When I read my friend Stephanie Hunter’s delightful supernatural book, Scary Mary, I decided to look at her negative comments. Two of the one-star comments clearly meant to give five stars. Several others harangued upon grammar and nit-picky details that were not problems. Several said they don’t like supernatural books. Suddenly I felt grateful for my middling three-star review. (But seriously, go check out Scary Mary. The author just got accepted into the Science Fiction Writers of America, and she’s awesome.)

I considered additional stories I could tell with Peppercorn and his captor. The ideas flowed. I love these characters, and I easily see a wide variety of stories. I could practice some of the techniques from my writing class and explore longer works with Peppercorn.

So that’s what I’m doing right now. An ambivalent kindle review and new writing tools have launched me into a new project. One that can satisfy both my goals. I’m proud of making lemonade from lemons. And I’m having a blast writing more about Peppercorn.

Writing prompt: Reconciliation Day

Time: 10 minutes. Click here to go to my list of prompts.

“Reconciliation Day” (Inspired by this list of silly holidays.)

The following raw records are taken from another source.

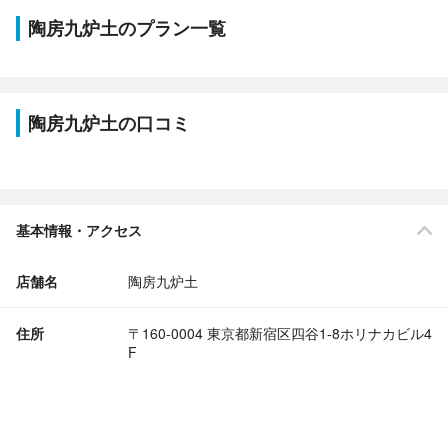
陶房九炉土のプラン一覧
陶房九炉土の口コミ
基本情報・アクセス
店舗名
陶房九炉土
住所
〒160-0004 東京都新宿区四谷1-8ホリナカビル4
F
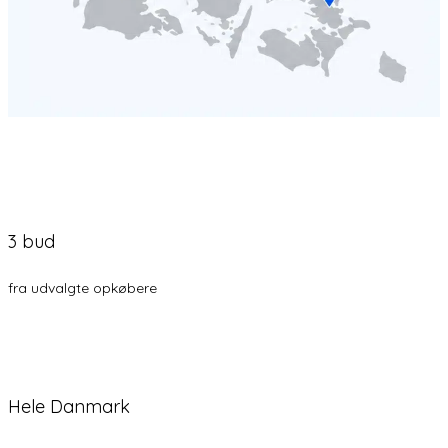
3 bud
fra udvalgte opkøbere
Hele Danmark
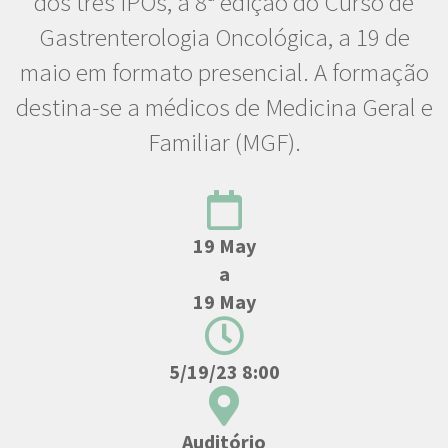
dos três IPOs, a 8ª edição do Curso de
Gastrenterologia Oncológica, a 19 de
maio em formato presencial. A formação
destina-se a médicos de Medicina Geral e
Familiar (MGF).
19 May
a
19 May
5/19/23 8:00
Auditório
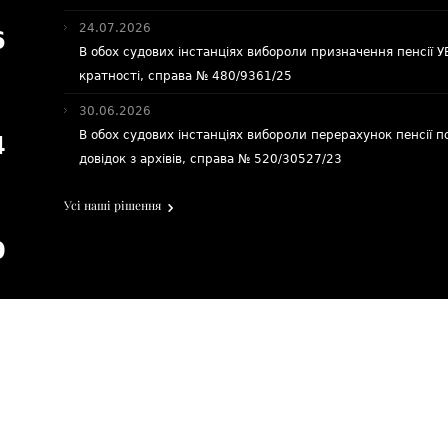
24.07.2026
6
В обох судових інстанціях вибороли призначення пенсії 
кратності, справа № 480/9361/25
30.06.2026
В обох судових інстанціях вибороли перерахунок пенсії п
4
довідок з архівів, справа № 520/30527/23
Усі наші рішення
0
Пенсійний адвокат Київ
,
Харків
,
Полтава
,
Дніпро
та
інші міста України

The tone sounded on the radio. It rang out, long and steady and unbroken. The people stood, arrow stiff, looking to the sky. Aina found it all theatrical and disconnected. The city of Vironevaeh’s old hatchet had been buried. It seemed irrelevant. So they were at peace with Naenaiaeh. The ancestors of Vironevaeh and Naenaiaeh had fought. But Naenaiaeh was all the way on another planet. No one could get into orbit, much less to other planets. Even communication between the two worlds was recent. So they’d been at “war”. How much of a war can be held between two civilizations that can’t even talk? What exactly is a war that consists of shaking your fist at the bright star in the sky and writing scathing plays about those bastards in the sky?

The tone stopped at last. Aina’s classmate Yosef wiped a tear from the corner of his eye.

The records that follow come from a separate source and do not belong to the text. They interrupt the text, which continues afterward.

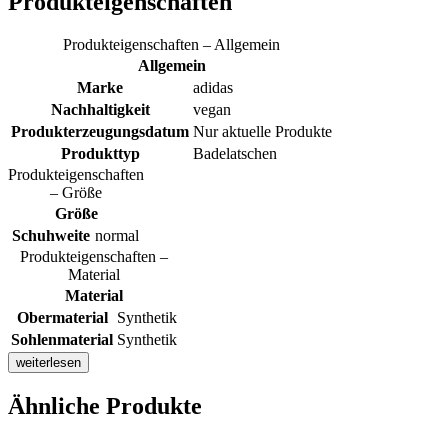
Produkteigenschaften
Produkteigenschaften – Allgemein
Allgemein
Marke
adidas
Nachhaltigkeit
vegan
Produkterzeugungsdatum
Nur aktuelle Produkte
Produkttyp
Badelatschen
Produkteigenschaften
– Größe
Größe
Schuhweite
normal
Produkteigenschaften –
Material
Material
Obermaterial
Synthetik
Sohlenmaterial
Synthetik
weiterlesen
Ähnliche Produkte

“How can you be moved by this?” she asked him.

“I don’t know… how can I be moved reading stories from Earth? Or fiction? People that I didn’t know that died long ago or never existed.”

Aina snorted.

“Long ago, our peoples were one. And when they were, they were strong. I guess I hope that our unity will bring us back the strength we lost.”

“We weren’t strong because we were one, we were strong because we had technology that’s gone now.”

He shrugged. “Maybe we can regain it together. It would be poetic if our drive to reunite gave of the mechanical means to do so.”

Aina shook her head. She knew why the symbols of meaningless unity bothered her. Declarations of solidarity were just that—declarations. People cut and run when the opportunity presented itself. People told her that she should seek reconciliation too. It was the word on everyone’s tongues these days. But they didn’t know what they were talking about. Isn’t it better to live with one leg than to have a second that might betray you?